Yasa koyucu da, bu hak ihlalini dikkate alarak, 6459 sayılı Kanunun 6. maddesiyle 2942 sayılı Kanunun 10. maddesine eklenen fıkrada (yürürlük tarihi 30.04.2013) kamulaştırma bedelinin tesbiti için açılan davanın dört ay içinde sonuçlandırılmaması halinde, tespit edilen bedele bu sürenin bitiminden itibaren faiz uygulanmasına ilişkin düzenleme getirmiştir.
2942 sayılı Yasanın 27. maddesine göre açılan acele el koyma davası bir tür delil tespiti niteliğinde olup, anlaşmayı çözen nihai bir karar olmadığı gibi makul süre içinde idare dava açmak zorundadır.

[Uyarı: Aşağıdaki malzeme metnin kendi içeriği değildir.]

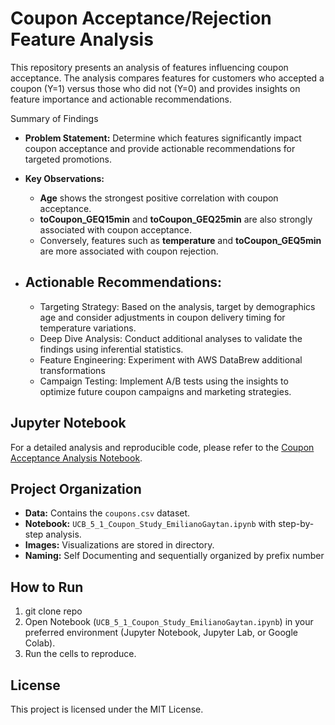 # Coupon Acceptance/Rejection Feature Analysis

This repository presents an analysis of features influencing coupon acceptance. 
The analysis compares features for customers who accepted a coupon (Y=1) versus those who did not (Y=0) and provides insights on feature importance and actionable recommendations.

Summary of Findings
- **Problem Statement:** Determine which features significantly impact coupon acceptance and provide actionable recommendations for targeted promotions.
- **Key Observations:**
  - **Age** shows the strongest positive correlation with coupon acceptance.
  - **toCoupon_GEQ15min** and **toCoupon_GEQ25min** are also strongly associated with coupon acceptance.
  - Conversely, features such as **temperature** and **toCoupon_GEQ5min** are more associated with coupon rejection.

- ## Actionable Recommendations:
  - Targeting Strategy: Based on the analysis, target by demographics age and consider adjustments in coupon delivery timing for temperature variations.
  - Deep Dive Analysis: Conduct additional analyses to validate the findings using inferential statistics.
  - Feature Engineering: Experiment with AWS DataBrew additional transformations 
  - Campaign Testing: Implement A/B tests using the insights to optimize future coupon campaigns and marketing strategies.

## Jupyter Notebook
For a detailed analysis and reproducible code, please refer to the [Coupon Acceptance Analysis Notebook](./UCB_5_1_Coupon_Study_EmilianoGaytan.ipynb).

## Project Organization
- **Data:** Contains the `coupons.csv` dataset.
- **Notebook:** `UCB_5_1_Coupon_Study_EmilianoGaytan.ipynb` with step-by-step analysis.
- **Images:** Visualizations are stored in directory.
- **Naming:** Self Documenting and sequentially organized by prefix number

## How to Run
1. git clone repo
2. Open  Notebook (`UCB_5_1_Coupon_Study_EmilianoGaytan.ipynb`) in your preferred environment (Jupyter Notebook, Jupyter Lab, or Google Colab).
3. Run the cells to reproduce.

## License
This project is licensed under the MIT License.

Aksi durumda ,Anayasanın 46. maddesi ve Kamulaştırma kanununun 3. maddesi uyarınca gerçek kamulaştırma bedeli peşin ve nakit olarak ödenmeden el konulduğu anlaşıldığından, taşınmaz maliki idare aleyhine her zaman kamulaştırmasız el koyma nedeni ile taşınmaz bedelinin tahsili davası açma hakkı kazanmaktadır.